» Provided material
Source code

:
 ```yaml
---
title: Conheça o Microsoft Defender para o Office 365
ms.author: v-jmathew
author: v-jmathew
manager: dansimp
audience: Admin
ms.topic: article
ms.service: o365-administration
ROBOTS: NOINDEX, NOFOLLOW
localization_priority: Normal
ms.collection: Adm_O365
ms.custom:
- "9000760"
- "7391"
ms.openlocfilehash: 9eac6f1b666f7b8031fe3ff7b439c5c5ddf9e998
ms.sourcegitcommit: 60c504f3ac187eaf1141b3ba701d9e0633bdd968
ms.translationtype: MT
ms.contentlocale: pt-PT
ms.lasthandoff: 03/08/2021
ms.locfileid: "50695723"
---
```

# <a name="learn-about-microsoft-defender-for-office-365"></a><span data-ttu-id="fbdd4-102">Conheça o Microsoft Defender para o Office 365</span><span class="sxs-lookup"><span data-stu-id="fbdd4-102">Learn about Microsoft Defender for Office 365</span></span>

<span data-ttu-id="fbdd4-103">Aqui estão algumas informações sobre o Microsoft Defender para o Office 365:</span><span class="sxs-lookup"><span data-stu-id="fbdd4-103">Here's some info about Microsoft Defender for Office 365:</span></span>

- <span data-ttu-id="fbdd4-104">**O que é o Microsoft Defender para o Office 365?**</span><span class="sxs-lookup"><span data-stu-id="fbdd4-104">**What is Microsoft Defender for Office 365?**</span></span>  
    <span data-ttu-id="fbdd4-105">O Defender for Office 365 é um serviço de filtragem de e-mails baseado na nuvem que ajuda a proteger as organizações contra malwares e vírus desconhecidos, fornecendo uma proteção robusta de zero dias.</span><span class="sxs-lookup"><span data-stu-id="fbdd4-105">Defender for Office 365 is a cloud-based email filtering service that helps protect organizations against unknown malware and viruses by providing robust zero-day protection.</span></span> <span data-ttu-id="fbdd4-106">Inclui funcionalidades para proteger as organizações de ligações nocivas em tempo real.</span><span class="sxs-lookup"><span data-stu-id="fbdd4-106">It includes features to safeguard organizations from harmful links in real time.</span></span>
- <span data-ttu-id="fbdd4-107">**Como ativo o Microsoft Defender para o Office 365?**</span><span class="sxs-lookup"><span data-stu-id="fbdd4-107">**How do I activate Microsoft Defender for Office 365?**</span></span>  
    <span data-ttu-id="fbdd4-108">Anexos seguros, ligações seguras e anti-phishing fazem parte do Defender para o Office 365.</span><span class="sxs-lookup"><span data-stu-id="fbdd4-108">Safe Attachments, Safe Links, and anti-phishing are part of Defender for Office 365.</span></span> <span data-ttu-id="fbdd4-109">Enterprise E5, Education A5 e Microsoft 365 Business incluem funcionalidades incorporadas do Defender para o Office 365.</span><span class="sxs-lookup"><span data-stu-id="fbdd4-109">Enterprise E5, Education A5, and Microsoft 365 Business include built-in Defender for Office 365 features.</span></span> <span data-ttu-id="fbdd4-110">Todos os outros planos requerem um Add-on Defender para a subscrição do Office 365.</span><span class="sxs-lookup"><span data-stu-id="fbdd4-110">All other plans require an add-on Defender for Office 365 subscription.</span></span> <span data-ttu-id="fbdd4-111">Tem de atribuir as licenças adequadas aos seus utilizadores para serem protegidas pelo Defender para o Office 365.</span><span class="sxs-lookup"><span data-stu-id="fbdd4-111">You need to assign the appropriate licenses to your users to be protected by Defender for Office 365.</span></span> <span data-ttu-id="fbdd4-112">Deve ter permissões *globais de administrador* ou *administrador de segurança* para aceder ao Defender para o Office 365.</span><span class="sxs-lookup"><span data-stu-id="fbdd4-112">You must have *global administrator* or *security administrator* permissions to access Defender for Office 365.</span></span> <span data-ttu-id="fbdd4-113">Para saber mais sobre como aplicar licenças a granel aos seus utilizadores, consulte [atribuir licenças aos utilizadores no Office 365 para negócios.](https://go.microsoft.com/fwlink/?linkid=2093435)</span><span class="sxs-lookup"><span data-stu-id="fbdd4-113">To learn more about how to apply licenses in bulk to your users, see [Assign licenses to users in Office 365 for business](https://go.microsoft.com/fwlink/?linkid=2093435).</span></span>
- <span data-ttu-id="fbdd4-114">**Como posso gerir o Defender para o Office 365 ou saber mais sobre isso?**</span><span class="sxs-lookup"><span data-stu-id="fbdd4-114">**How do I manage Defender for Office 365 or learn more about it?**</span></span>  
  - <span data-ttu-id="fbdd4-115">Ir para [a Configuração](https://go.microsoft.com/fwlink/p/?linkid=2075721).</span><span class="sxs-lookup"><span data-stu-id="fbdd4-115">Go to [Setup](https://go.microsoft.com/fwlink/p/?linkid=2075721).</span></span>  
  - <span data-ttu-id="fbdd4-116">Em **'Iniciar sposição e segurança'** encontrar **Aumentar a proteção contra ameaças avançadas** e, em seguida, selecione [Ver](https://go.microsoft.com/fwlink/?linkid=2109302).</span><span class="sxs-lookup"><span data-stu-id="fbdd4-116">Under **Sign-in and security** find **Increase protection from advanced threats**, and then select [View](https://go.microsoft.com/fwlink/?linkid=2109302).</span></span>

» What is required
Set down all of the records shown above once more, exactly.

» Exercise output
Source code

:
 ```yaml
---
title: Conheça o Microsoft Defender para o Office 365
ms.author: v-jmathew
author: v-jmathew
manager: dansimp
audience: Admin
ms.topic: article
ms.service: o365-administration
ROBOTS: NOINDEX, NOFOLLOW
localization_priority: Normal
ms.collection: Adm_O365
ms.custom:
- "9000760"
- "7391"
ms.openlocfilehash: 9eac6f1b666f7b8031fe3ff7b439c5c5ddf9e998
ms.sourcegitcommit: 60c504f3ac187eaf1141b3ba701d9e0633bdd968
ms.translationtype: MT
ms.contentlocale: pt-PT
ms.lasthandoff: 03/08/2021
ms.locfileid: "50695723"
---
```

# <a name="learn-about-microsoft-defender-for-office-365"></a><span data-ttu-id="fbdd4-102">Conheça o Microsoft Defender para o Office 365</span><span class="sxs-lookup"><span data-stu-id="fbdd4-102">Learn about Microsoft Defender for Office 365</span></span>

<span data-ttu-id="fbdd4-103">Aqui estão algumas informações sobre o Microsoft Defender para o Office 365:</span><span class="sxs-lookup"><span data-stu-id="fbdd4-103">Here's some info about Microsoft Defender for Office 365:</span></span>

- <span data-ttu-id="fbdd4-104">**O que é o Microsoft Defender para o Office 365?**</span><span class="sxs-lookup"><span data-stu-id="fbdd4-104">**What is Microsoft Defender for Office 365?**</span></span>  
    <span data-ttu-id="fbdd4-105">O Defender for Office 365 é um serviço de filtragem de e-mails baseado na nuvem que ajuda a proteger as organizações contra malwares e vírus desconhecidos, fornecendo uma proteção robusta de zero dias.</span><span class="sxs-lookup"><span data-stu-id="fbdd4-105">Defender for Office 365 is a cloud-based email filtering service that helps protect organizations against unknown malware and viruses by providing robust zero-day protection.</span></span> <span data-ttu-id="fbdd4-106">Inclui funcionalidades para proteger as organizações de ligações nocivas em tempo real.</span><span class="sxs-lookup"><span data-stu-id="fbdd4-106">It includes features to safeguard organizations from harmful links in real time.</span></span>
- <span data-ttu-id="fbdd4-107">**Como ativo o Microsoft Defender para o Office 365?**</span><span class="sxs-lookup"><span data-stu-id="fbdd4-107">**How do I activate Microsoft Defender for Office 365?**</span></span>  
    <span data-ttu-id="fbdd4-108">Anexos seguros, ligações seguras e anti-phishing fazem parte do Defender para o Office 365.</span><span class="sxs-lookup"><span data-stu-id="fbdd4-108">Safe Attachments, Safe Links, and anti-phishing are part of Defender for Office 365.</span></span> <span data-ttu-id="fbdd4-109">Enterprise E5, Education A5 e Microsoft 365 Business incluem funcionalidades incorporadas do Defender para o Office 365.</span><span class="sxs-lookup"><span data-stu-id="fbdd4-109">Enterprise E5, Education A5, and Microsoft 365 Business include built-in Defender for Office 365 features.</span></span> <span data-ttu-id="fbdd4-110">Todos os outros planos requerem um Add-on Defender para a subscrição do Office 365.</span><span class="sxs-lookup"><span data-stu-id="fbdd4-110">All other plans require an add-on Defender for Office 365 subscription.</span></span> <span data-ttu-id="fbdd4-111">Tem de atribuir as licenças adequadas aos seus utilizadores para serem protegidas pelo Defender para o Office 365.</span><span class="sxs-lookup"><span data-stu-id="fbdd4-111">You need to assign the appropriate licenses to your users to be protected by Defender for Office 365.</span></span> <span data-ttu-id="fbdd4-112">Deve ter permissões *globais de administrador* ou *administrador de segurança* para aceder ao Defender para o Office 365.</span><span class="sxs-lookup"><span data-stu-id="fbdd4-112">You must have *global administrator* or *security administrator* permissions to access Defender for Office 365.</span></span> <span data-ttu-id="fbdd4-113">Para saber mais sobre como aplicar licenças a granel aos seus utilizadores, consulte [atribuir licenças aos utilizadores no Office 365 para negócios.](https://go.microsoft.com/fwlink/?linkid=2093435)</span><span class="sxs-lookup"><span data-stu-id="fbdd4-113">To learn more about how to apply licenses in bulk to your users, see [Assign licenses to users in Office 365 for business](https://go.microsoft.com/fwlink/?linkid=2093435).</span></span>
- <span data-ttu-id="fbdd4-114">**Como posso gerir o Defender para o Office 365 ou saber mais sobre isso?**</span><span class="sxs-lookup"><span data-stu-id="fbdd4-114">**How do I manage Defender for Office 365 or learn more about it?**</span></span>  
  - <span data-ttu-id="fbdd4-115">Ir para [a Configuração](https://go.microsoft.com/fwlink/p/?linkid=2075721).</span><span class="sxs-lookup"><span data-stu-id="fbdd4-115">Go to [Setup](https://go.microsoft.com/fwlink/p/?linkid=2075721).</span></span>  
  - <span data-ttu-id="fbdd4-116">Em **'Iniciar sposição e segurança'** encontrar **Aumentar a proteção contra ameaças avançadas** e, em seguida, selecione [Ver](https://go.microsoft.com/fwlink/?linkid=2109302).</span><span class="sxs-lookup"><span data-stu-id="fbdd4-116">Under **Sign-in and security** find **Increase protection from advanced threats**, and then select [View](https://go.microsoft.com/fwlink/?linkid=2109302).</span></span>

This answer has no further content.